|By Phil Worms||
|March 6, 2012 05:00 AM EST||
As we enter the third month of 2012, we can but hope that this should be the year that the UK Government finally realises that its Carbon Reduction Commitment Scheme is bad for business.
Introduced under the banner of helping UK industry to become more energy efficient it seems to want to do nothing but penalise growth.
Our raison d’etre as the owner and operator of five UK data centres is to help businesses and organisations throughout the private and public sector to consolidate their IT infrastructures. By moving their servers off their premises into data centres like ours, which are efficiently run to maximise computer usage in environmentally-controlled settings, we are driving business efficiency.
MPs seem to think that because we use a lot of energy that we waste it. We don’t. In fact energy stewardship is critical to our business success. Our customers have the benefit of control panels that show them exactly what energy their servers are consuming so that they can make sound business decisions as they move forward.
Virtualization of servers is shrinking carbon footprints by making organisations less reliant on enormous racks of hardware. And in terms of the actual consumer, the move to online retailing has lessened the need we have as human beings to always be driving in and out of town to go shopping.
The first ‘league table’ for the Carbon Reduction Commitment Scheme was published in November 2011 with Manchester United among the twenty two organisations ranked joint first. Manchester United came top alongside several NHS Trusts, OFGEM and British American Tobacco plc.
Comparing like with like? The CRC scheme rightly produced as much hair dryer treatment as Sir Alex Ferguson does in the dressing room – with Tim Yeo MP, chairman of the Energy and Climate Change Committee calling it ‘a straight forward theft’ after it was revealed that the decision to recycle the revenues from the scheme had raised £743m for HM Treasury.
There is a real problem for companies wanting to improve their green credentials because their ranking might not necessarily reflect their commitment to carbon reduction. Investing in more efficient technology to do this might lead to an increase in their energy consumption in the short term while trying to reduce it in the long term. A clearer picture needs to emerge and for businesses and organisations to be judged on all the different ways in which they are trying to reduce their environmental impact, not just their use of fossil fuels.

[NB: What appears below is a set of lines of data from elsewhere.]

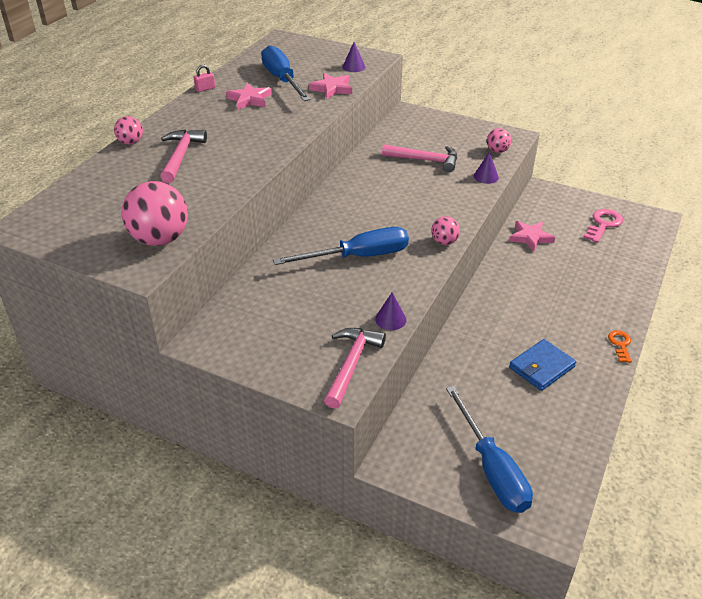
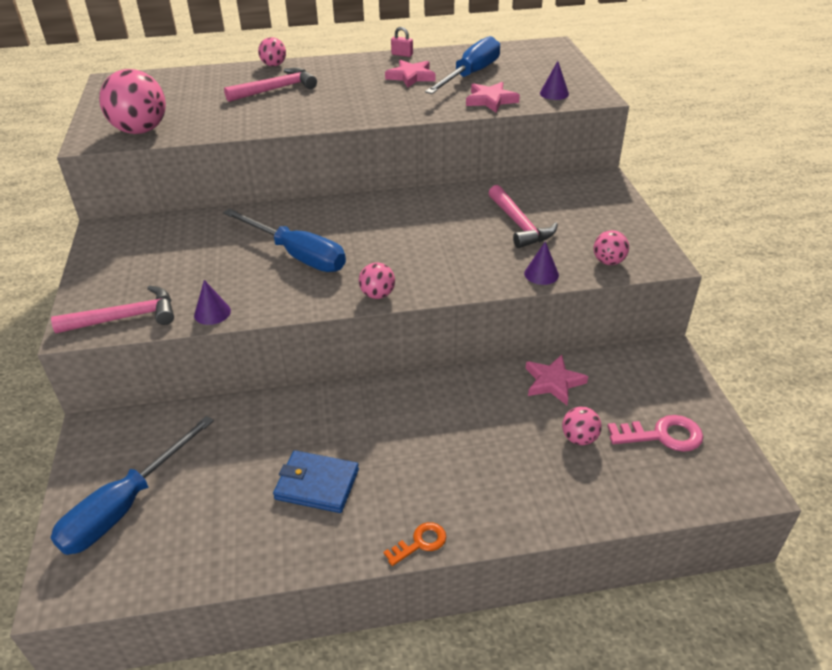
camera: 55 degrees right, 0 degrees up
(583, 251) = (579, 438): none -> pink ball

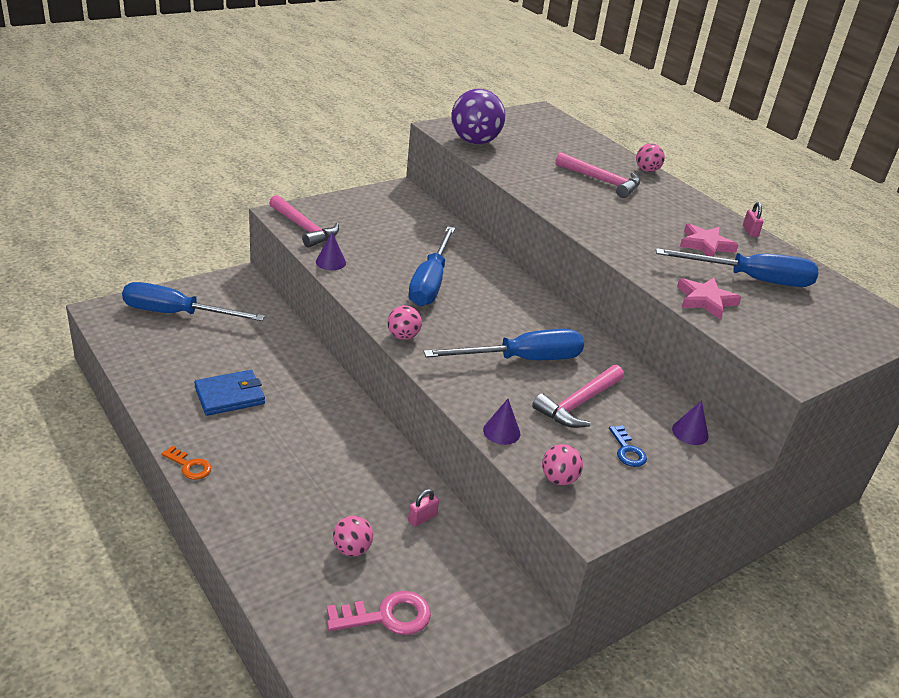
camera: 60 degrees right, 5 degrees down
(141, 130) = (475, 141): pink ball -> purple ball
(317, 484) = (230, 396): blue wallet -> blue wallet turned 75 degrees clockwise
(448, 236) = (522, 359): none -> blue screwdriver
(553, 382) = (422, 518): pink star -> pink padlock
(554, 93) = (769, 341): purple cone -> purple cone (690, 432)
(584, 219) = (627, 450): none -> blue key
(662, 435) = (386, 616): pink key -> pink key turned 75 degrees counterclockwise

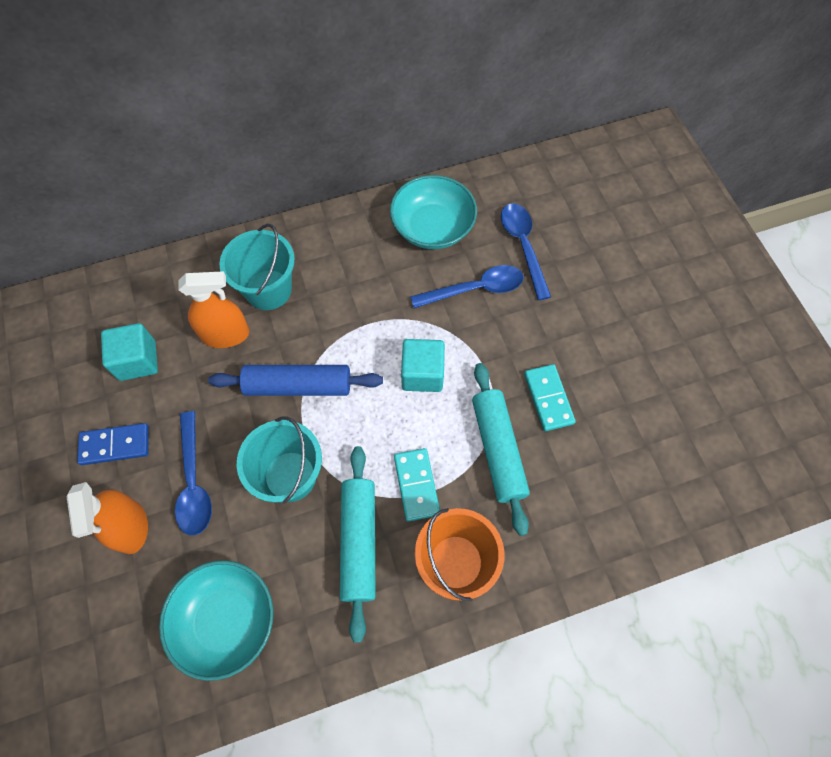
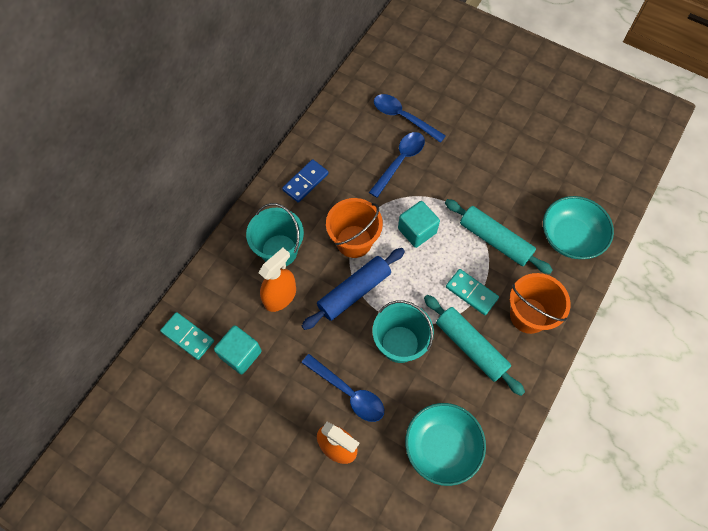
camera: 40 degrees left, 0 degrees up
(115, 445) = (279, 412): blue domino -> blue domino (305, 182)
(348, 335) = (354, 241): none -> orange bucket
(432, 227) = (341, 142): turquoise bowl -> turquoise bowl (570, 237)
(548, 398) = (495, 193): turquoise domino -> turquoise domino (188, 336)

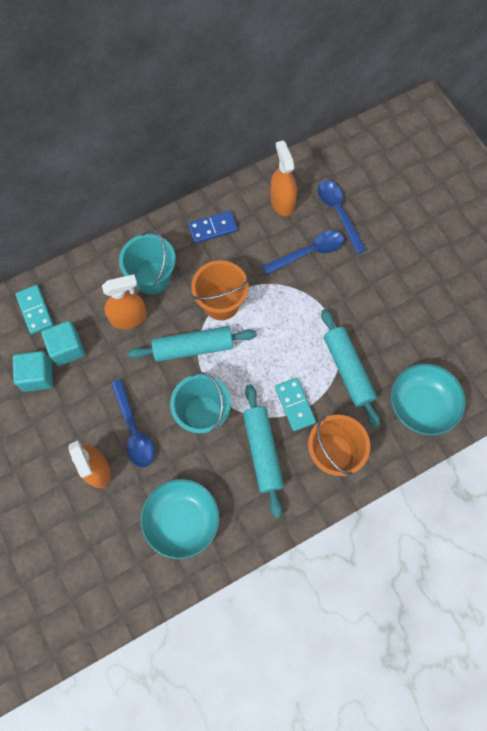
camera: 30 degrees right, 5 degrees up
(351, 131) = (282, 202): none -> orange spray bottle
(354, 292) = (193, 347): blue rolling pin -> turquoise rolling pin
(417, 231) = (282, 323): turquoise cube -> turquoise cube (37, 376)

Data centre providers are making efforts to use renewable energy where possible. Iceland has opened its first 100 per cent carbon neutral data centre site to support UK and US companies in their environmental strategies. The Keflavik site taps into Iceland’s renewable energy power grid which takes advantage of hydro and geothermal energy sources and the country’s ambient temperature for cooling. And social network giant Facebook is to build its first data centre outside the US in the northern Swedish city of Lulea, close to the Arctic Circle, because of its access to renewable energy and its cold climate. In the UK even Swindon is playing host to a new data centre from Capgemini which has invested in the latest cooling technology.
Yet these are all £multi-million new builds. David Cameron pledged to make this ‘the greenest government ever’ by shifting to a low carbon economy but where are the incentives for existing data centres and their customers?
Cold aisle containment, virtualization and the cloud can only take us so far.
The IT industry is like the development of the motorways in this country. When Harold Macmillan opened the M6 Preston By-Pass, the UK’s first motorway, in 1958, it was just two lanes of highway stretching a mere 8 miles. Today there are over 2,200 miles of motorway, connecting all parts of the country. The internet is like a super motorway, its network allowing people and businesses to connect, shop and trade like never before without having to get into their cars to do it, and yet it seems to be seen as a pariah because it uses energy.
Nobody’s saying that energy efficiency isn’t important but businesses, especially SMEs which the government says it wants to drive recovery, need to be encouraged to think about their carbon use rather than be punished for it.
Technology can help to reduce costs and provide innovative ways to work and increase revenues. This in turn points to sustainability and growth, important issues in times of economic difficulty.
Reducing the carbon footprint is not easy, but European businesses must invest in green technology that enables them to be more energy efficient and rely less on natural resources. Over the next 20 to 30 years, Europe has some specific green regulatory targets to meet and the uptake in the Smart Grid, which can generate energy through renewable resources, will be critical in achieving these goals. The investment in renewable energy will also create new employment opportunities so it is in the interest of organisations to support the initiative by utilising greener technology.
The UK Government should be considering how to supply us all with the renewable energy we would happily use, at a price that we can afford. We don’t want UK business to be driving along the back lanes while everywhere else in the western world is speeding along the digital superhighway.